As with any vocation, it changes over time. When I first started, it was the pull to explore the new. Now, I suppose it has a lot to do with spirits: My father was a professional photographer, and my grandfather was a professional puppeteer. Growing up in a photography studio my father taught me to frame with large format camera. Now I use a digital camera, which has capabilities he couldn’t have imagined. Yet, when I look through the viewfinder, my eye is still governed by his lessons in composition. Likewise, my grandfather was limited to balsa wood and black carpet thread, were my studio is full of polystyrene, silicone and epoxies. Yet when I’m sculpting, while I’m physically in the second decade of the 21st century, my brain is back in 1930’s America, a time when making things was honorable and going out to a marionette performance was considered a pretty good date night.
Any thoughts on the local Somerville, or Boston-area creative scene?
Somerville is awesome and always has been.
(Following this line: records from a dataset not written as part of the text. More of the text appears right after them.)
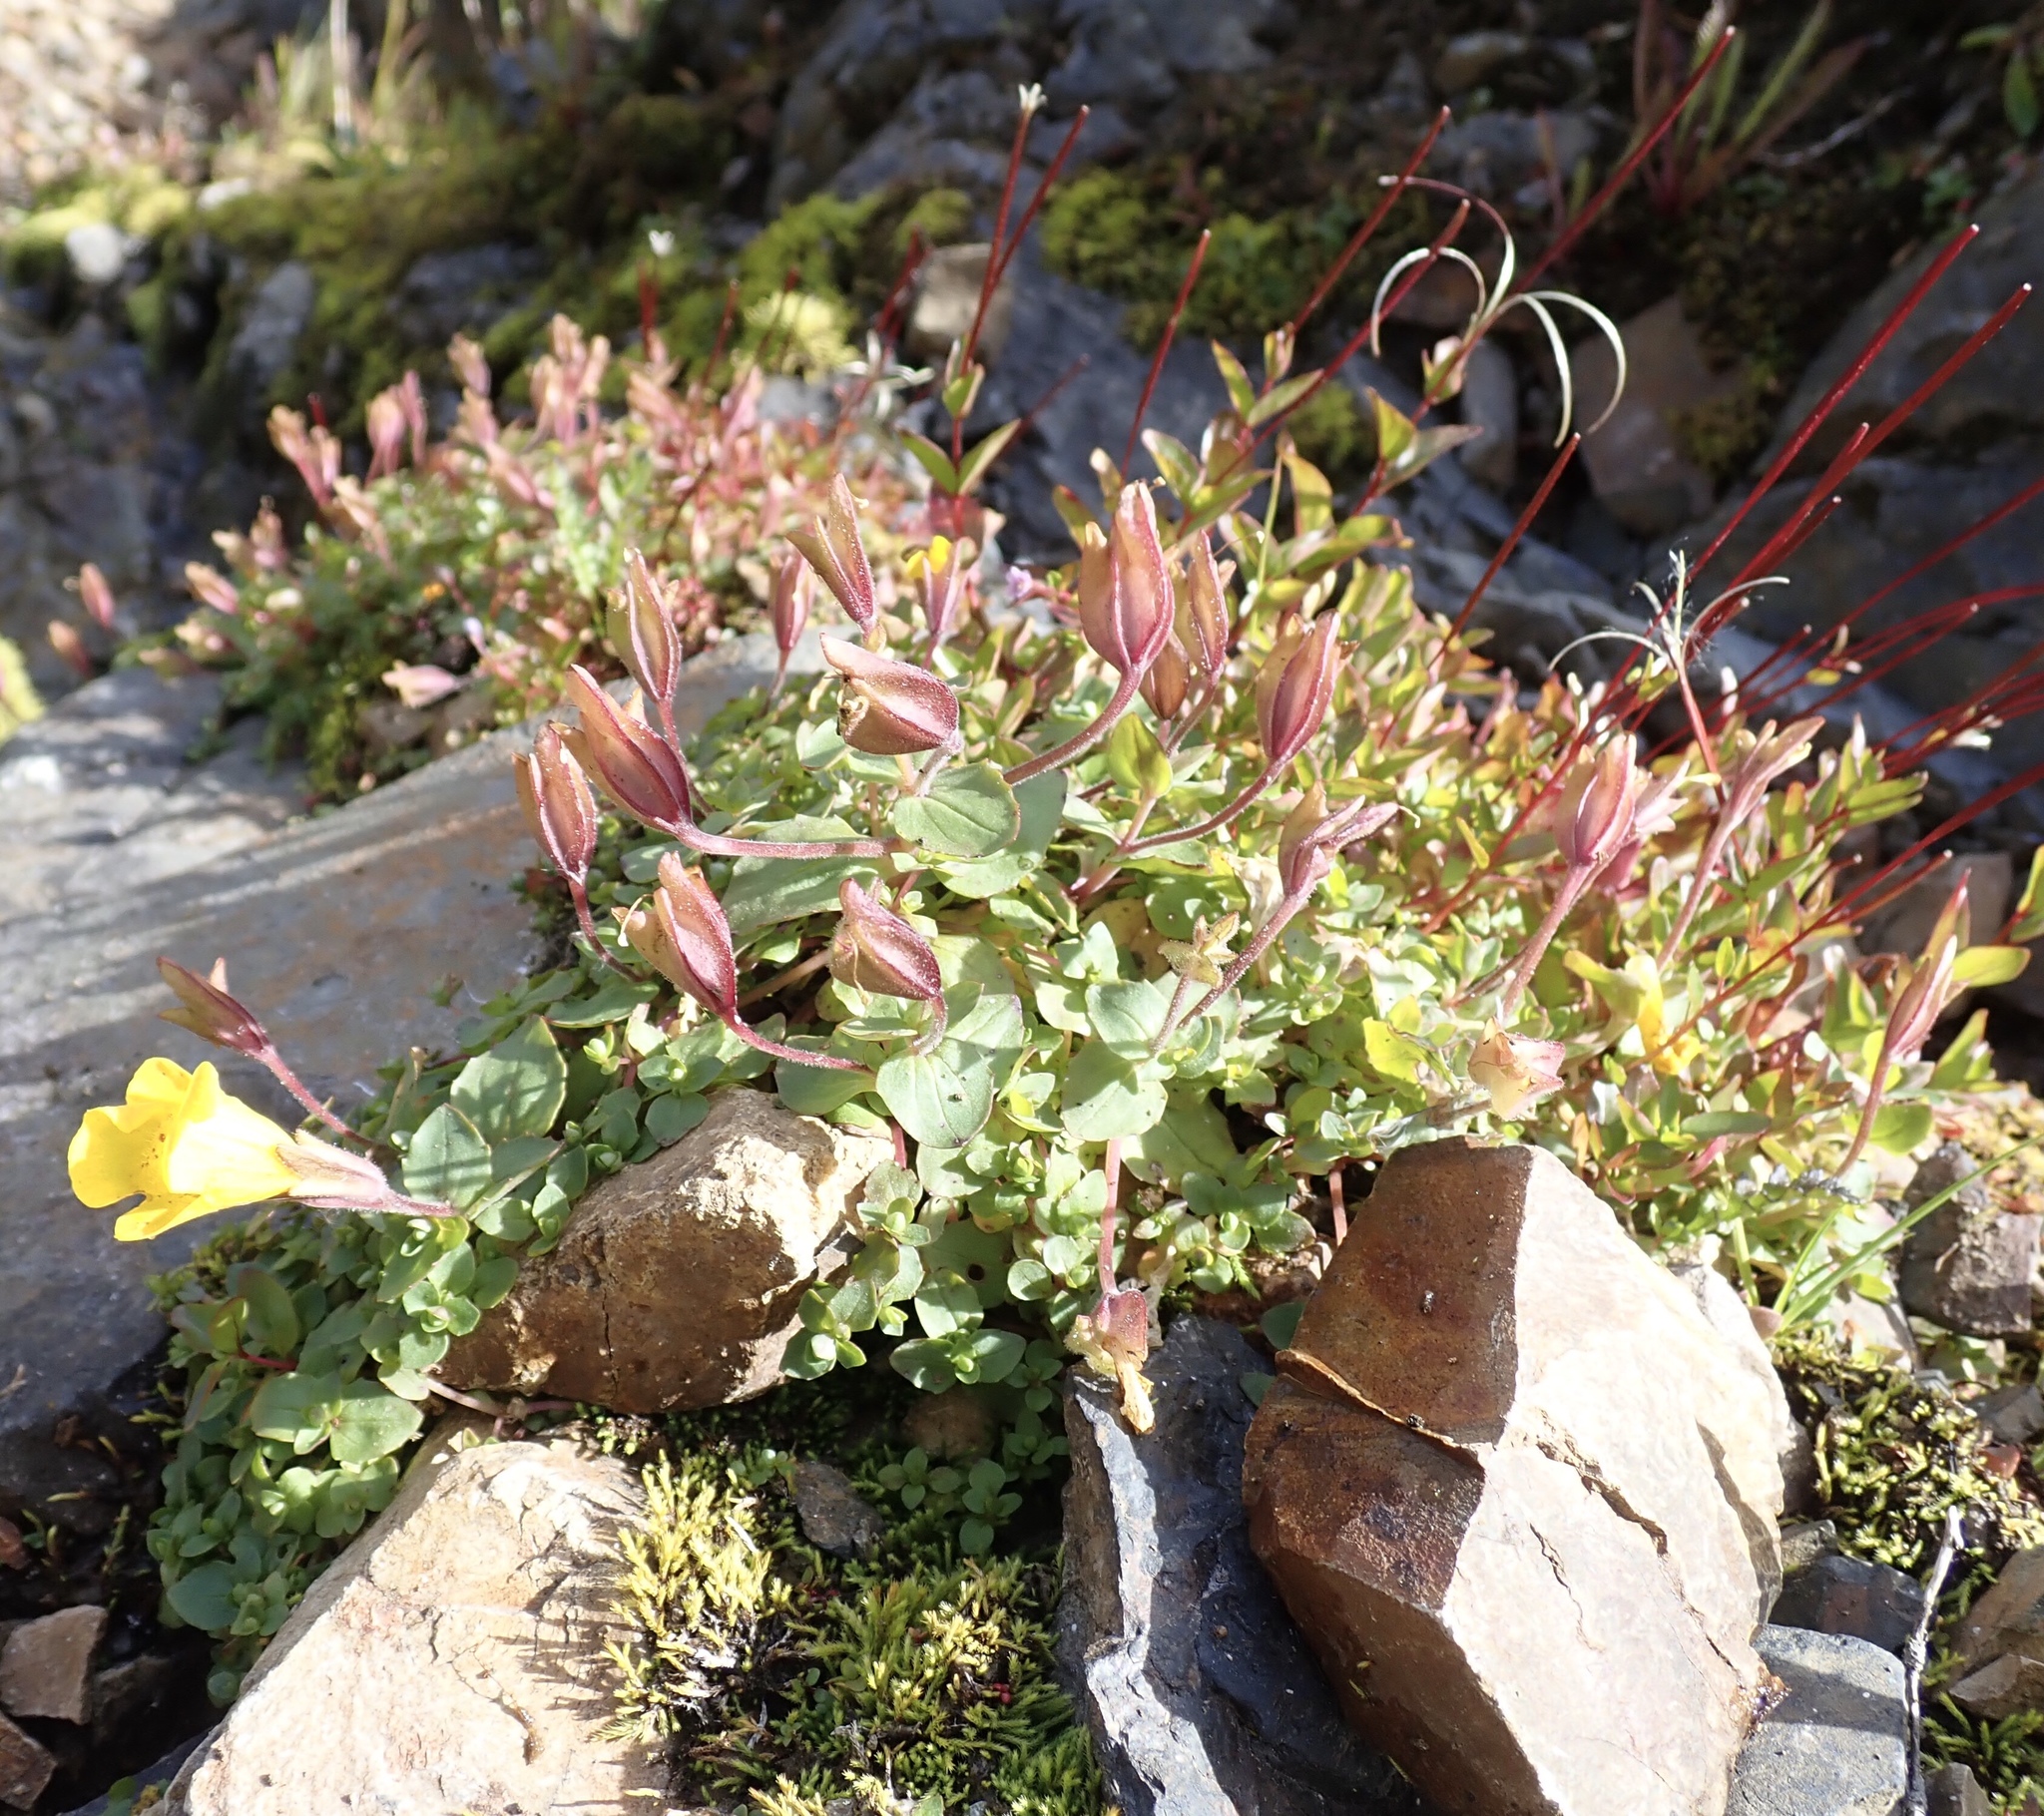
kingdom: Plantae
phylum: Tracheophyta
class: Magnoliopsida
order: Lamiales
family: Phrymaceae
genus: Erythranthe
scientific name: Erythranthe caespitosa
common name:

I came here 30 (yikes!) years ago to go to Tufts and chose to stay and raise a family here. It was a different world then, but to see the evolution of a city has been amazing. Of course, I would love to get a plug in for Somerville Open Studios (SOS) 2017 which is coming up on the first weekend in May. I was part of the first SOS in 1999 and never left that either and who knew it would become one of the largest open studios events in New England!
Most people don’t realize that we are a non-profit organization and the planning and logistics of this city-wide event take almost a full year to put together by a group of extremely dedicated volunteers. Artists register for the event by signing up and becoming members of SOS – and registration for the event actually opened on December 15th and will close with a snap on January 31st! Then follows the arduous work of putting together the physical map book that guides thousands of visitors to the over 400 individual artists’ studios spread throughout the city, as well as securing sponsors, mapping trolley routes, and the hundred and one things that make for a fantastic weekend and show off Somerville to its best advantage.